___ Records provided

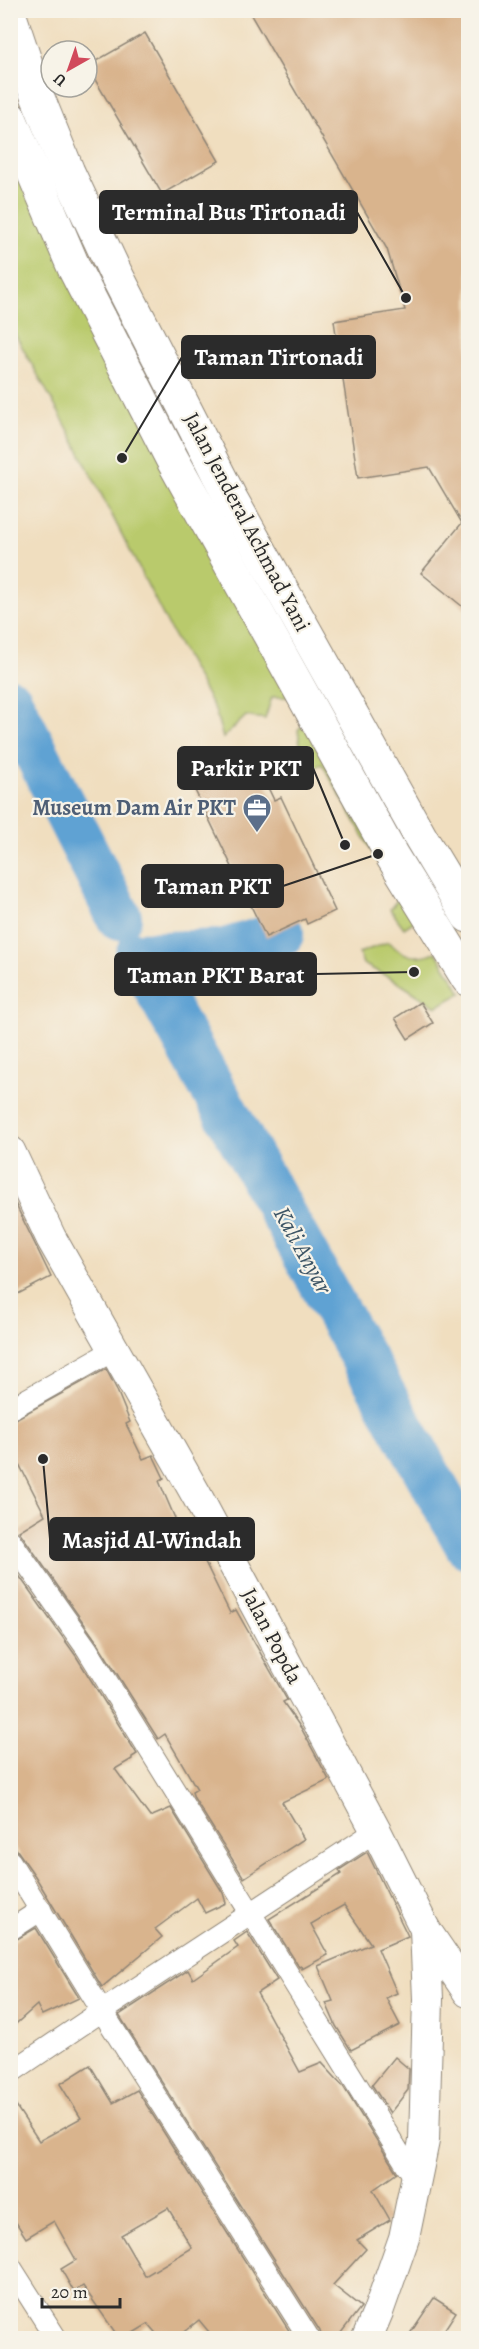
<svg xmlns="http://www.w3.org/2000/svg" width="479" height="2349" font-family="Alegreya,serif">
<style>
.green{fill:#b9ca6c;stroke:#727a4c;stroke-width:1.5}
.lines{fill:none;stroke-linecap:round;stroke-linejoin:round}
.river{stroke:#5fa2d3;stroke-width:46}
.building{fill:#d9b48d;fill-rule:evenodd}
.street-casing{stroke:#8e8475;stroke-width:23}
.secondary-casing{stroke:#8e8475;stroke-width:32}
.primary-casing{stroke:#8e8475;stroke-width:35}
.street{stroke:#fff;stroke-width:21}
.secondary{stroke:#fff;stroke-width:30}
.primary{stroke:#fff;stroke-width:33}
.labels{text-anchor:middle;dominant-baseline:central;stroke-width:4.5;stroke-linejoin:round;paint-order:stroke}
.street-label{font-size:22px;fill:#2b2b2b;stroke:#f7f3e8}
.service-label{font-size:22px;font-weight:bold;fill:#4e5e75;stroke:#f7f3e8;text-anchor:end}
.water-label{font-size:24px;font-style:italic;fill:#3d5566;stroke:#f7f3e8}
.leader{fill:none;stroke:#2b2b2b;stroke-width:2}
.callout-dot{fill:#2b2b2b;stroke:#f7f3e8;stroke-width:2}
.callout{fill:#2b2b2b;stroke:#2b2b2b;stroke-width:2}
.callout-label{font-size:24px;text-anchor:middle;font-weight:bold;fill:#fff}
</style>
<rect width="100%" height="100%" fill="#f7f3e8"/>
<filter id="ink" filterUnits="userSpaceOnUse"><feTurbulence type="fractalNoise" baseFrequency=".0167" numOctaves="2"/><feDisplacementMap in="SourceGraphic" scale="12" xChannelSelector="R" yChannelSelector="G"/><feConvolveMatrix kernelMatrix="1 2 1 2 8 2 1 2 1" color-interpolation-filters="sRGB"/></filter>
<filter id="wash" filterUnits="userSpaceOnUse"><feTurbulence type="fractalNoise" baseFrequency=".008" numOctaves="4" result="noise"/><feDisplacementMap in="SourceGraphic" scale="24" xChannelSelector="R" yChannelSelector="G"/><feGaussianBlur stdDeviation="1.35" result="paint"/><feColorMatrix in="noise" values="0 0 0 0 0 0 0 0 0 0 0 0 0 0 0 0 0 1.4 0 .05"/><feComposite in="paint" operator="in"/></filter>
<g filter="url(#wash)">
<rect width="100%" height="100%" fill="#f0debf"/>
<g class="green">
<polygon points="10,154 291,697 272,697 265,719 246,716 223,738 215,710 170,629 68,429 11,327"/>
<polygon points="305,722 418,919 404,928 390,909 399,898 322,764 315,767 306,749 300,744 298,730"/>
<path d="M 388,942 C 406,957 414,960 436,952 L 462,993 L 436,1007 L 396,981 L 363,964 L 359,953 Z"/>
</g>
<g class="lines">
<g class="river">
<polyline points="10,701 119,917"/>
<polyline points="281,934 222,952 138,955 468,1546"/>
</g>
</g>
<g id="blocks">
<g class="building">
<polygon points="248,10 468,10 468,611 421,573 462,523 429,467 358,478 334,321 405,310 387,249"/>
<polygon points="145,33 219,161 162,194 87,66"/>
<polygon points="251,752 274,800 281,797 335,911 307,924 305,919 266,937 190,780"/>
<polygon points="420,1002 433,1023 408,1039 395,1018"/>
<polygon points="10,1193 51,1277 10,1298"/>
<polygon points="106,1369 116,1388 130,1422 126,1424 143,1459 153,1455 164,1478 159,1481 186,1544 191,1541 199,1557 202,1556 230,1613 236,1610 287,1700 283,1702 301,1728 329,1780 282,1802 304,1839 244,1878 194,1798 192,1792 197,1789 165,1734 158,1739 97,1642 19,1531 45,1515 19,1464 10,1468 10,1422"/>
<polygon points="10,1563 76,1656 137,1754 132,1757 132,1759 115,1769 150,1817 171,1808 223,1893 226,1903 205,1913 197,1898 155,1929 162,1937 102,1987 35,1876 10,1840"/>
<polygon points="367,1852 408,1936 378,1949 397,1993 386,1998 400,2025 351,2050 336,2026 326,2003 333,2001 318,1966 371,1944 344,1905 311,1924 328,1955 302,1969 301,1966 299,1967 269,1919 341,1874 339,1870"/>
<polygon points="36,1928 79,1998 42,2015 37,2005 10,2029 10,1943"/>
<polygon points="247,1932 277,1980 257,1993 300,2072 322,2063 343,2086 397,2173 373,2190 390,2220 357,2240 366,2249 333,2285 361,2307 337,2338 322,2338 320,2331 119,2015 188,1970 193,1979 238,1947 234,1941"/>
<polygon points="395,2057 409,2069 408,2090 390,2113 372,2085"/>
<path d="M 90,2065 L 113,2103 L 137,2090 L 293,2337 L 214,2338 L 199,2320 L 176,2338 L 160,2338 L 148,2324 L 125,2338 L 119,2338 L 83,2286 L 74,2292 L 61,2269 L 76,2260 L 54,2221 L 26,2238 L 10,2213 L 10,2097 L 39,2141 L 81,2118 L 60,2084 ZM 168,2208 L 192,2248 L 145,2276 L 121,2235 Z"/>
<polygon points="434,2298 456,2312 439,2338 407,2338"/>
</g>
</g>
</g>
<g filter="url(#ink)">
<use href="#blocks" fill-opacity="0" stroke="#8e8475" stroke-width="1.5"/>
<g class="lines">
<g class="street-casing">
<g id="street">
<polyline points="10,1409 114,1350"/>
<polyline points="10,1540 87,1649 416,2180"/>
<polyline points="10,1861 102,2011 309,2338"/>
<polyline points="10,1930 41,1910"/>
<polyline points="10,2073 102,2011 376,1831"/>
<polyline points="10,2266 56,2338"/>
</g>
</g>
<g class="secondary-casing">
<g id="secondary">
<polyline points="10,1151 51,1238 197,1496 376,1831 425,1929 468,1992"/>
<polyline points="367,2338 378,2312 404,2238 424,2141 428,1999 425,1929"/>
</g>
</g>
<g class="primary-casing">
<g id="primary">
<polyline points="10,16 34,88 68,172 115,272 230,497 421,838 468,916"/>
<polyline points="10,118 74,268 171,457 392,856 468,979"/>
</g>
</g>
<use href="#street" class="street"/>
<use href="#secondary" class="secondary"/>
<use href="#primary" class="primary"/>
</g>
</g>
<defs>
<g id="office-pin" transform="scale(1.5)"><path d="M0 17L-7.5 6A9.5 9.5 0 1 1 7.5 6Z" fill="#5c6f8a" stroke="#f7f3e8"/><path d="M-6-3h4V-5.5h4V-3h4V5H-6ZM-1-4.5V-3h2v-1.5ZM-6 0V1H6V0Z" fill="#fff"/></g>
</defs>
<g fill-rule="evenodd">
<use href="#office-pin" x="257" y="808"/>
</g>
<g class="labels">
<g class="street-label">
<text transform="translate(247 522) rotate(62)">Jalan Jenderal Achmad Yani</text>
<text transform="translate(272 1636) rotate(62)">Jalan Popda</text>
</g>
<g class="service-label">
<text x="236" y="808">Museum Dam Air PKT</text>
</g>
<g class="water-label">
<text transform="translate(303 1250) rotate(61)">Kali Anyar</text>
</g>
</g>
<path class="leader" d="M406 298L357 212M122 458L182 357M345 845L313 768M378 854L283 886M414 972L316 974M43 1459L50 1539"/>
<g class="callout-dot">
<circle cx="406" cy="298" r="6"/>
<circle cx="122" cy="458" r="6"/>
<circle cx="345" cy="845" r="6"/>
<circle cx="378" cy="854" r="6"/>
<circle cx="414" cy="972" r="6"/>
<circle cx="43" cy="1459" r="6"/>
</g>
<g class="callout">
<rect x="100" y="191" width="257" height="42" rx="6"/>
<rect x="182" y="336" width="193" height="42" rx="6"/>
<rect x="178" y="747" width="135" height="42" rx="6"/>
<rect x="142" y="865" width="141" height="42" rx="6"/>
<rect x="115" y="953" width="201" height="42" rx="6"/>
<rect x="50" y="1518" width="204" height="42" rx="6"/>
</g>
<g class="callout-label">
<text x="229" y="220">Terminal Bus Tirtonadi</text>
<text x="279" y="365">Taman Tirtonadi</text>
<text x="246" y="776">Parkir PKT</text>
<text x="213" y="894">Taman PKT</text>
<text x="216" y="983">Taman PKT Barat</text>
<text x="152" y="1548">Masjid Al-Windah</text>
</g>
<rect width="479" height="2349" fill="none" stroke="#f7f3e8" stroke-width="36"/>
<g transform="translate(69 69) rotate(220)"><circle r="28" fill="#f7f3e8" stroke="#a5a39c" stroke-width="1.5"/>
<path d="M0-4.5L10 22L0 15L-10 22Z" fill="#d1495b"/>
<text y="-9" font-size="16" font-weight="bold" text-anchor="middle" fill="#2b2b2b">U</text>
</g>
<path d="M42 2298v9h78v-9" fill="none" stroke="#2b2b2b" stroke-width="3"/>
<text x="51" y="2298" font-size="18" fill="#2b2b2b" stroke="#f7f3e8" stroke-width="4.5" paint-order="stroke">20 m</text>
</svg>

______

- **Exercise requirements**
Gather from the records above every line containing the string "rule".

- **Response to this exercise**
.building{fill:#d9b48d;fill-rule:evenodd}
<g fill-rule="evenodd">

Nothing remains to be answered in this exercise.